### GOAL OF THE EXERCISE
Leave the images aside and repeat the whole listing exactly.

### INFORMATION SUPPLIED

====

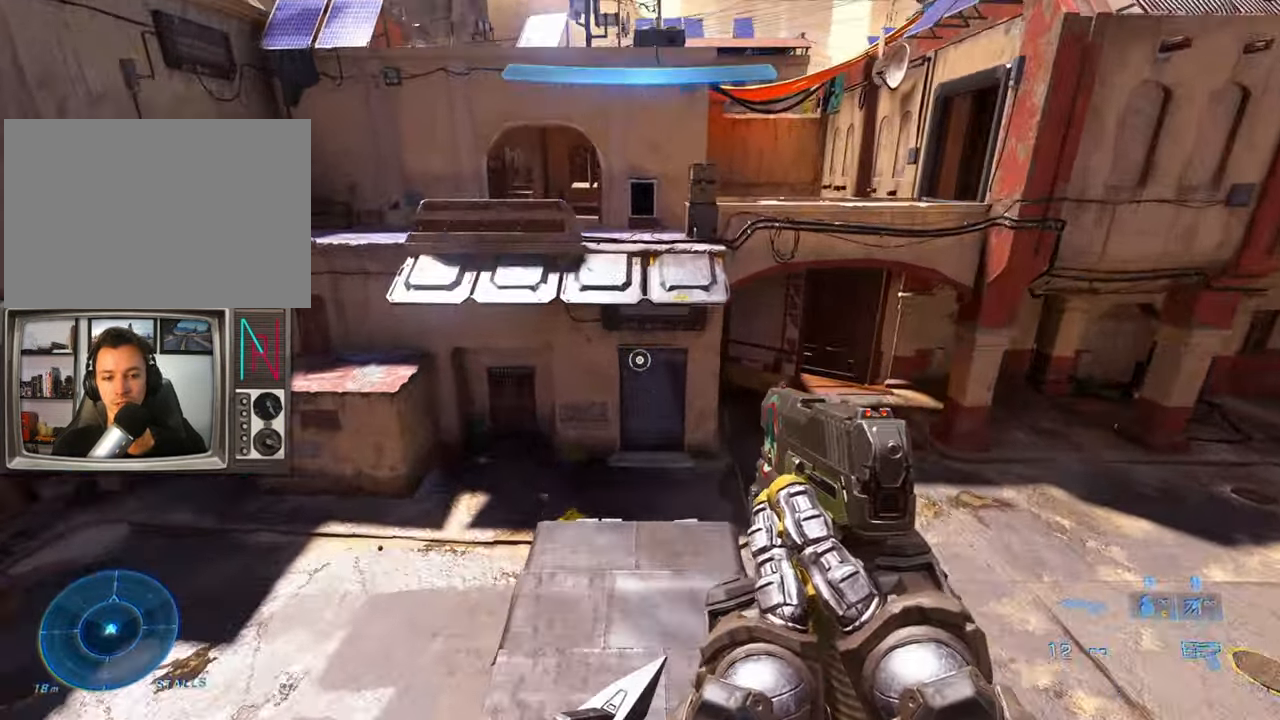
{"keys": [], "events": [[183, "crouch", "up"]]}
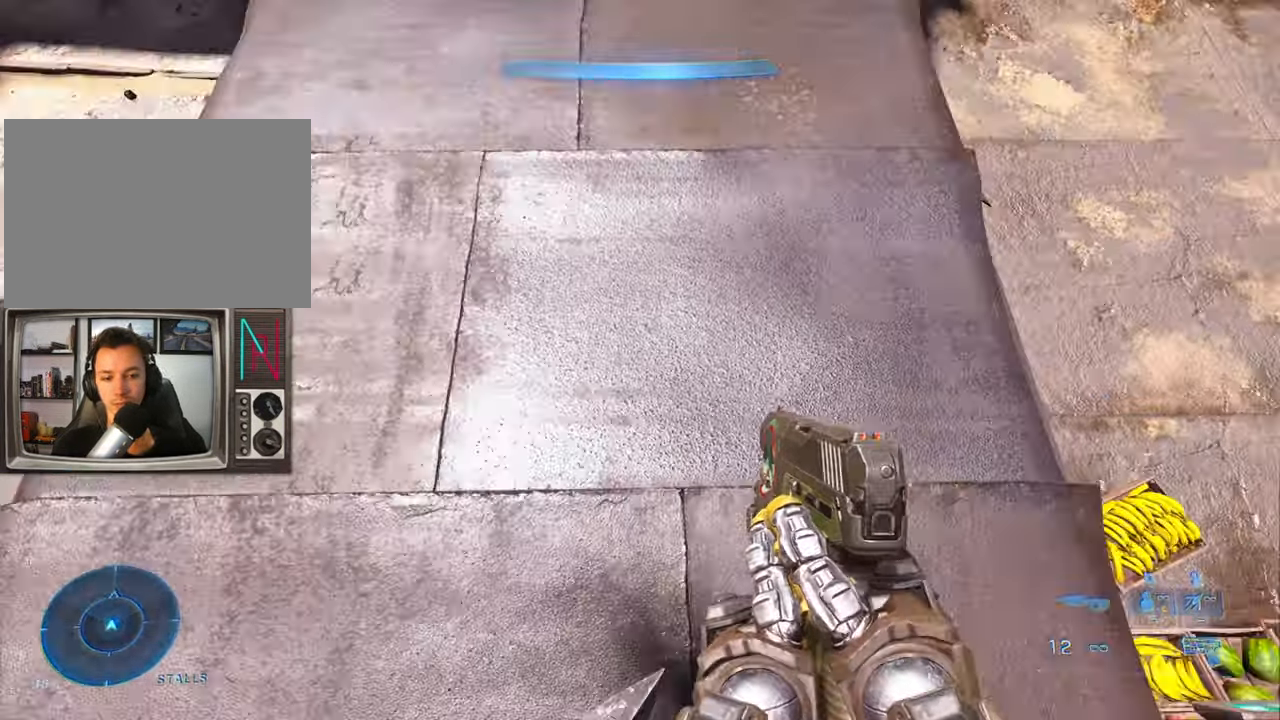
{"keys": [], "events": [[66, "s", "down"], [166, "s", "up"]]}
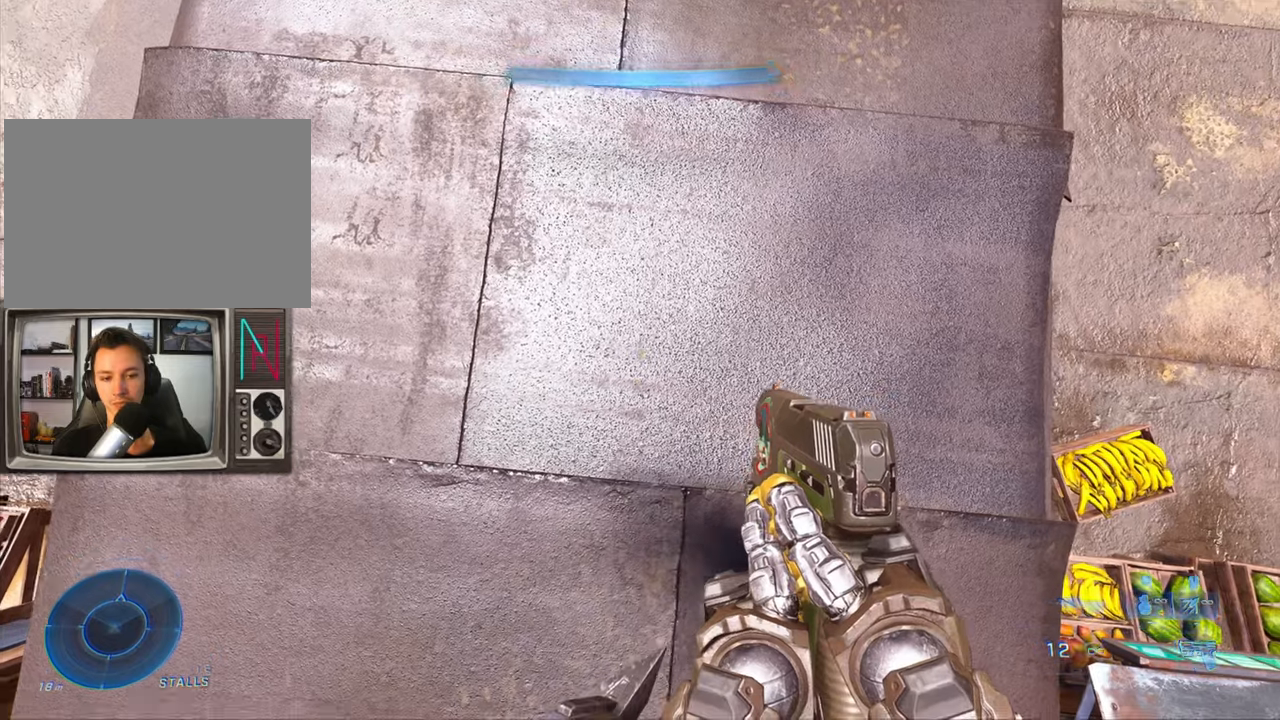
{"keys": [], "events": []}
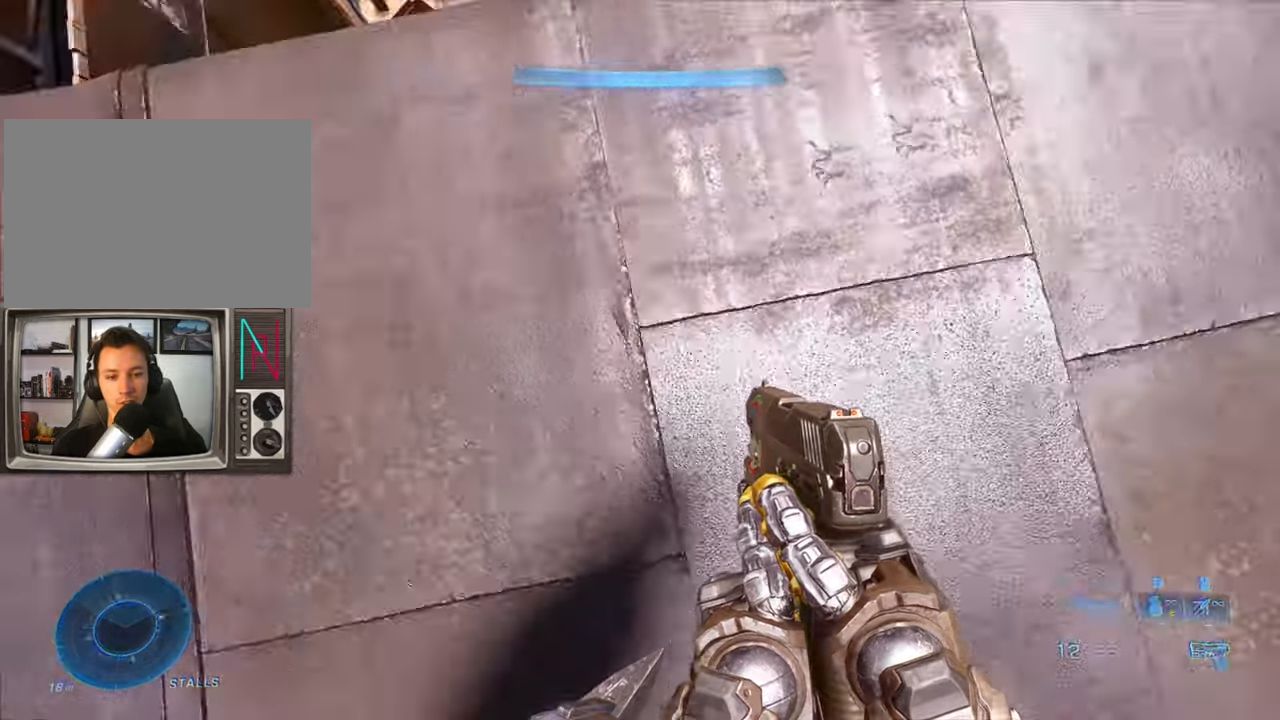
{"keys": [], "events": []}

====

### TASK OUTPUT
{"keys": [], "events": [[183, "crouch", "up"]]}
{"keys": [], "events": [[66, "s", "down"], [166, "s", "up"]]}
{"keys": [], "events": []}
{"keys": [], "events": []}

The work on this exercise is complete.